When is the U.S. Environmental Protection Agency (EPA) going to face the facts on the unworkable technology mandates in its so-called Clean Power Plan 2.0?
Just this week, prominent Senate Democrats Joe Manchin, D-W.Va., Chairman of the U.S. Senate Energy and Natural Resources Committee, Sherrod Brown of Ohio, Mark Kelly of Arizona, Jon Tester of Montana and Kyrsten Sinema, an independent from Arizona, wrote EPA expressing their deep concern with the mandated use of carbon capture and storage (CCS) and hydrogen in EPA’s proposed rule. The senators encouraged EPA to heed the warnings of grid reliability experts, grid operators, utilities and energy trade unions that the proposed rule is a clear threat to the nation’s grid reliability, affordable supply of power and thousands of union jobs.
“Recently, Congress has worked in a bipartisan manner to pass important laws advancing American innovation through promising technologies like hydrogen, carbon capture, and advanced nuclear to create additional pathways to achieve a clean energy future. Unfortunately, EPA’s recent power plant rule overestimates the current and anticipated maturity of these promising technologies, to the detriment of American workers and consumers.”

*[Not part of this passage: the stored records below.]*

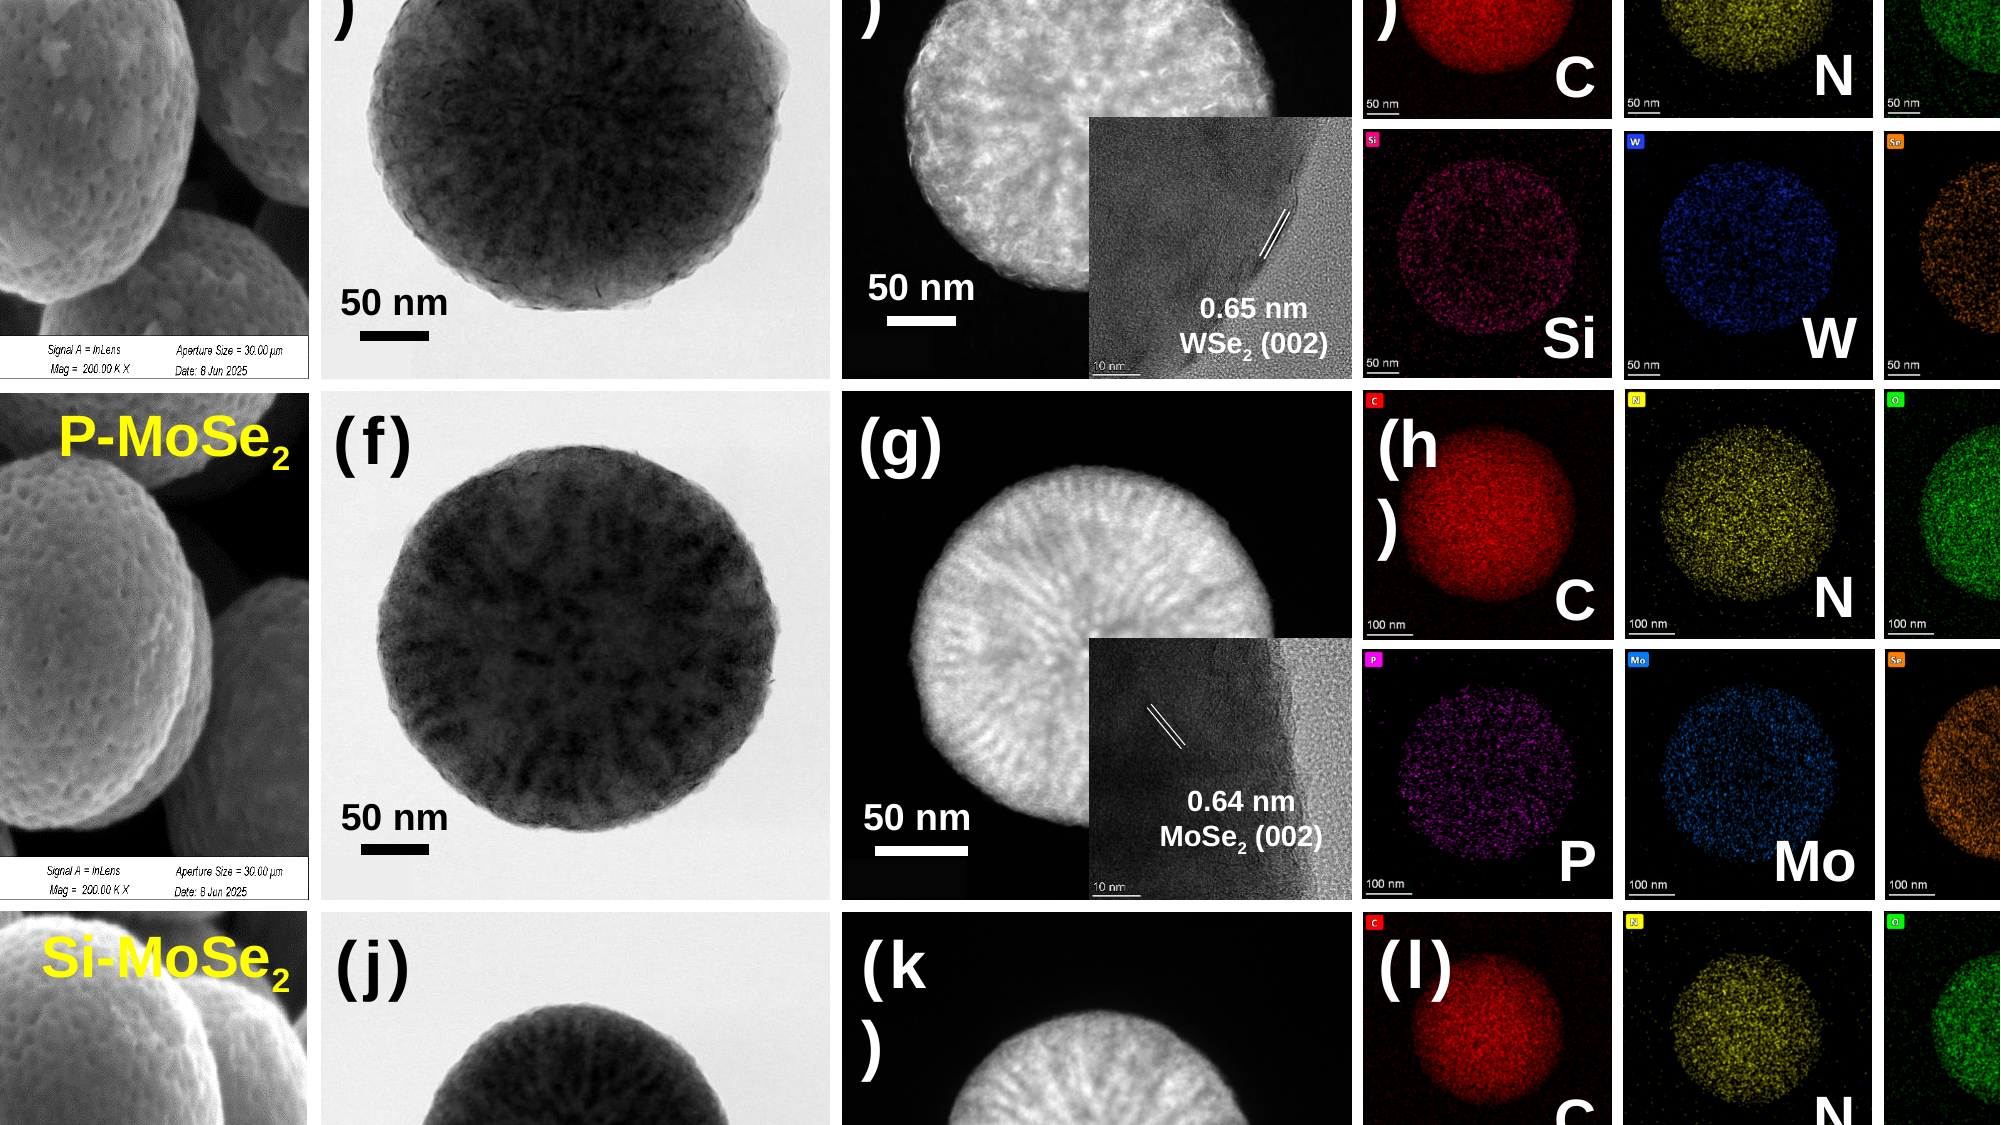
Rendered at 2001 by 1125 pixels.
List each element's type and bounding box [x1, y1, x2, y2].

text_box [1164, 697, 1172, 752]
text_box [0, 0, 2000, 1125]
text_box [1160, 701, 1168, 756]
picture [1089, 116, 1352, 380]
text_box [1268, 205, 1276, 260]
text_box [1273, 208, 1281, 263]
picture [1089, 637, 1352, 901]
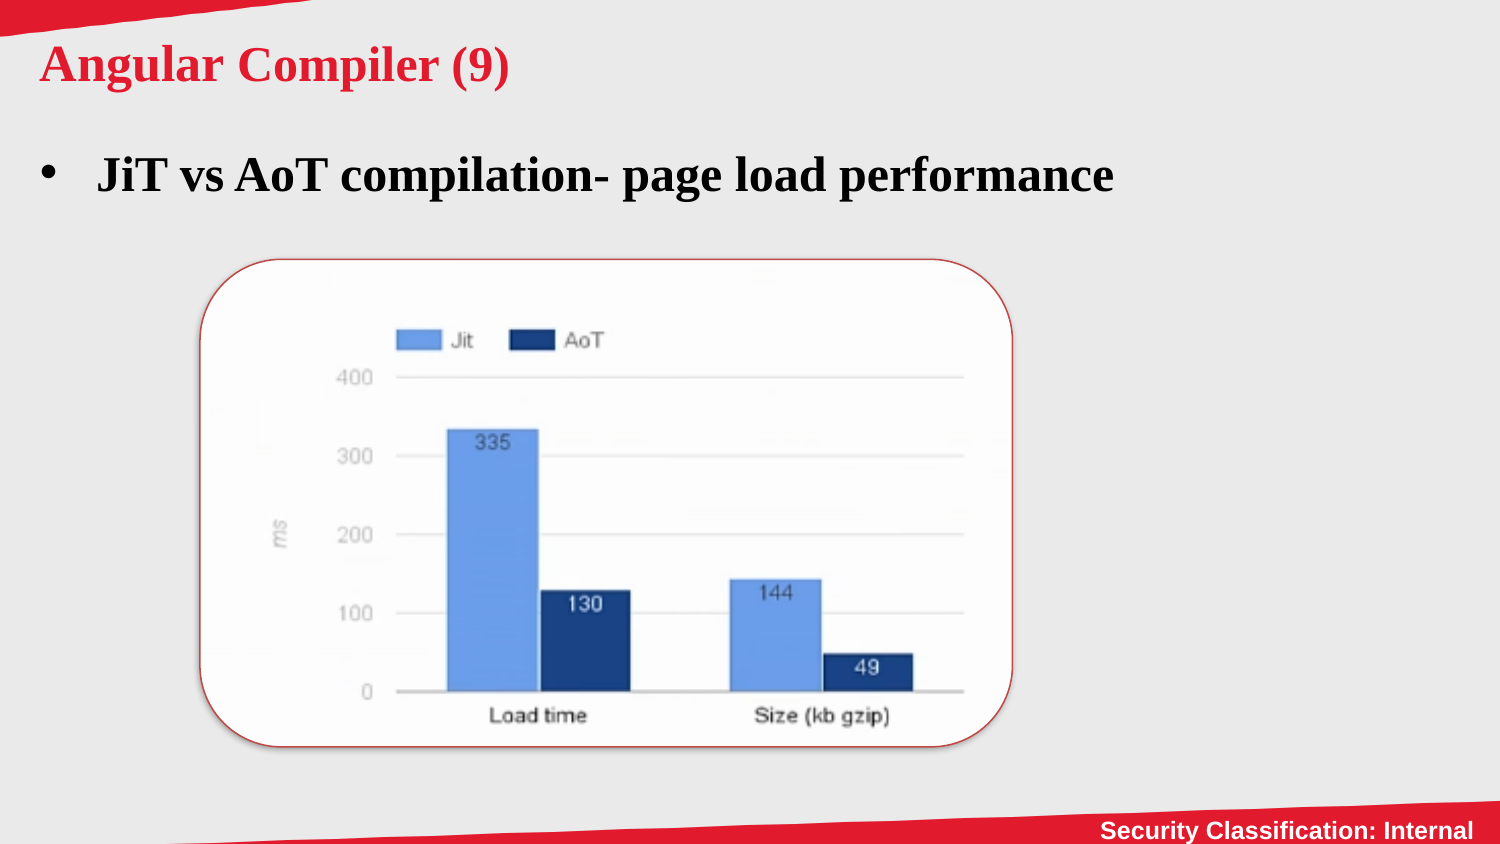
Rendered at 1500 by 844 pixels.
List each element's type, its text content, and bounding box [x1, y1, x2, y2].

title Angular Compiler (9) [24, 21, 1013, 96]
picture [0, 0, 1500, 844]
list JiT vs AoT compilation- page load performance [24, 134, 1475, 785]
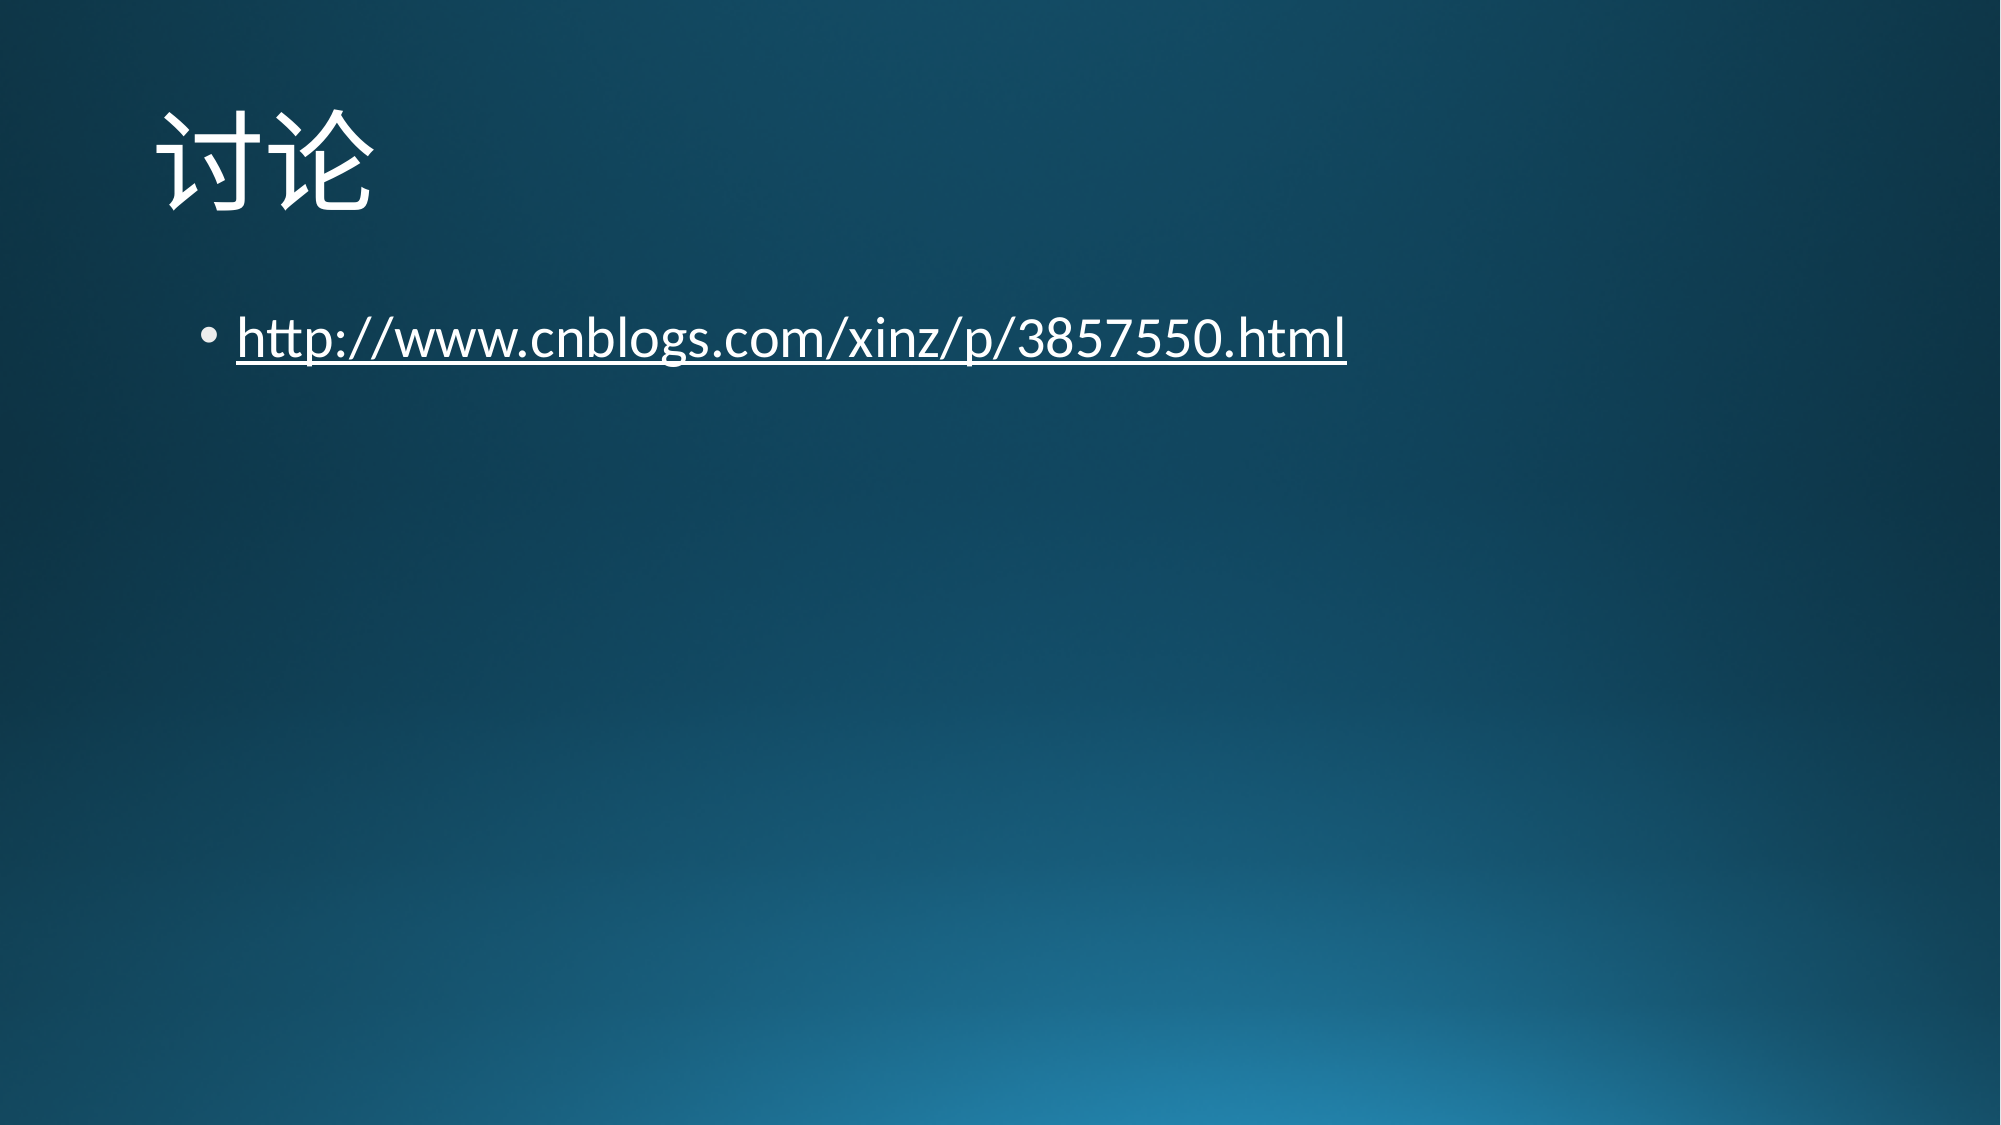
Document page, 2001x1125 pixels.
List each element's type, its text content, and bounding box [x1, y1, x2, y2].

list http://www.cnblogs.com/xinz/p/3857550.html [183, 299, 1863, 1014]
picture [0, 0, 2001, 1125]
title 讨论 [137, 59, 1863, 278]
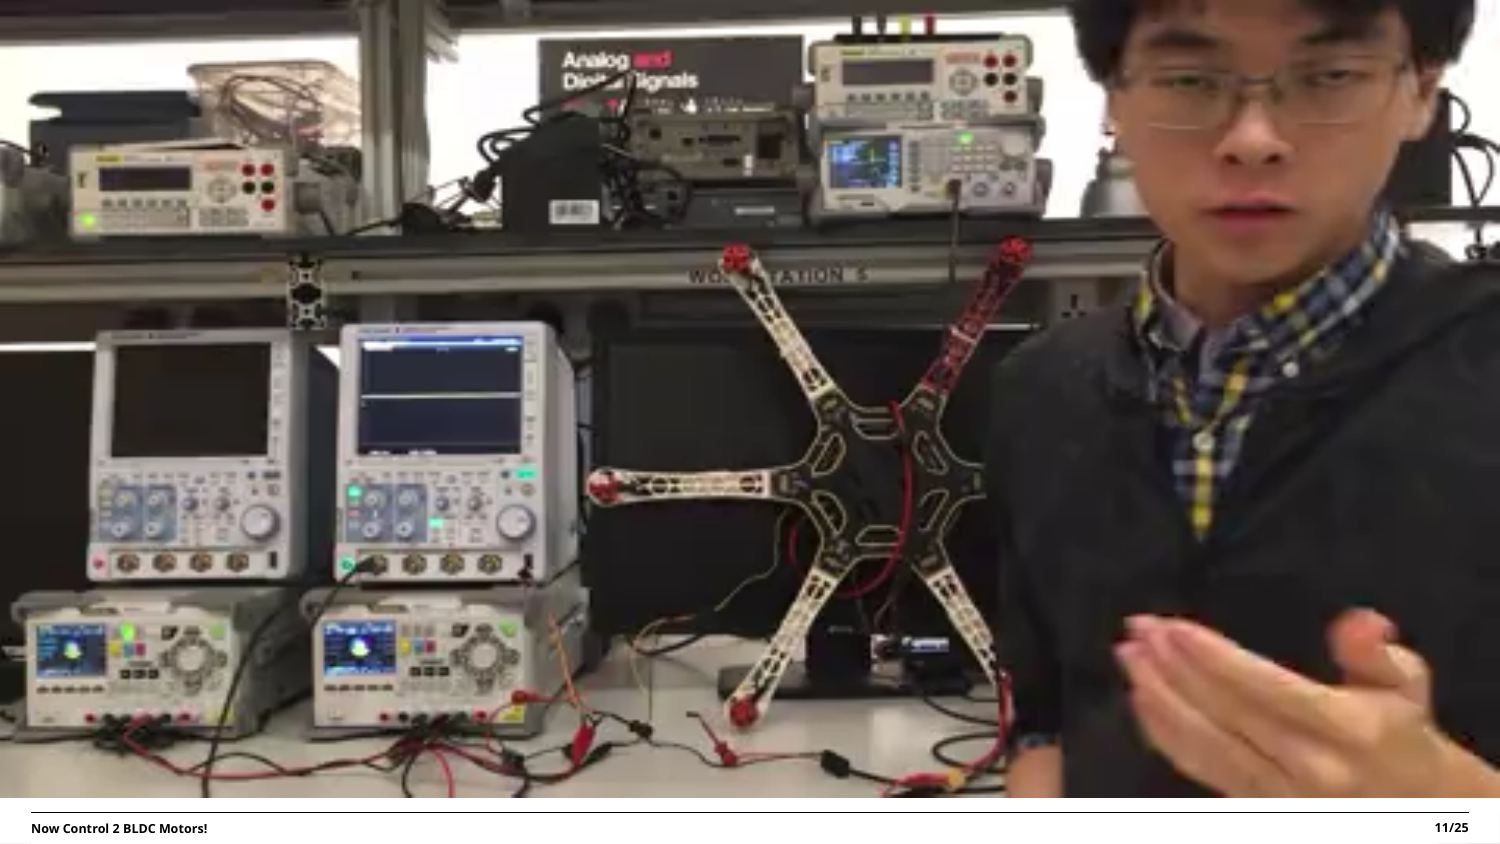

The letter adds that while the senators hope these technologies “will be available in the near future, we cannot ask our constituents to bear the cost of that risk in the form of significantly higher utility bills and unreliable electricity.”
EPA Knows It’s Mandating the Impossible
What the senators could have also said is that EPA knows very well its technology mandates in the proposed rule are unworkable. Just a few weeks back, House Republicans highlighted comments from within the Biden administration making clear the technology requirements in the rule are unachievable and don’t meet the requisite standards for new emissions rules.
EPA is supposed to build rules – and set technology mandates – around proven and achievable systems of emissions reduction available at a reasonable cost, otherwise known as “the best system of emission reduction” or BSER.
The House Committee on Oversight and Accountability found that officials within the administration made clear that the technology mandates in the proposed rule simply don’t pass muster.
In one example, a member of the administration wrote, “(CCUS) has not yet met the legal threshold for being considered a BSER since it has not been adequately demonstrated. …CCUS remains prohibitively expensive even after use of funds or tax credits made available through the Inflation Reduction Act.”
The Biden EPA isn’t fooling anybody. They know well that neither CCS nor hydrogen have been adequately demonstrated and proven to be cost effective systems of emissions reduction.
In fact, less than a year ago, the administration’s go-to expert on CCS, Jennifer Wilcox, the principal deputy assistant secretary at the Department of Energy’s office of fossil energy, went on the record and told Politico many people have “misinterpreted” the data on how ready CCS is. People have drawn sweeping conclusions about its readiness at-scale based on its limited use on just one unit at a single site. DOE, for its part, is still funding demonstration projects.
Opposition to EPA’s proposed rule is widely bipartisan and understandably so. It’s a rule designed to close plants—plants the nation simply can’t afford to lose.
As power demand surges, as the challenges of integrating and relying on variable power grow more acute and as the hurdles to building new generation and enabling infrastructure remain as high as ever, EPA’s proposal is the wrong policy at the wrong time.
As Senator Manchin and his colleagues told the EPA, “We believe there is a balanced approach to achieve a clean energy future while preserving the reliability of the electric grid… Providing a realistic transition path to advanced technologies when they become available can best ensure both affordability and reliability of service.” It’s past time EPA got on board.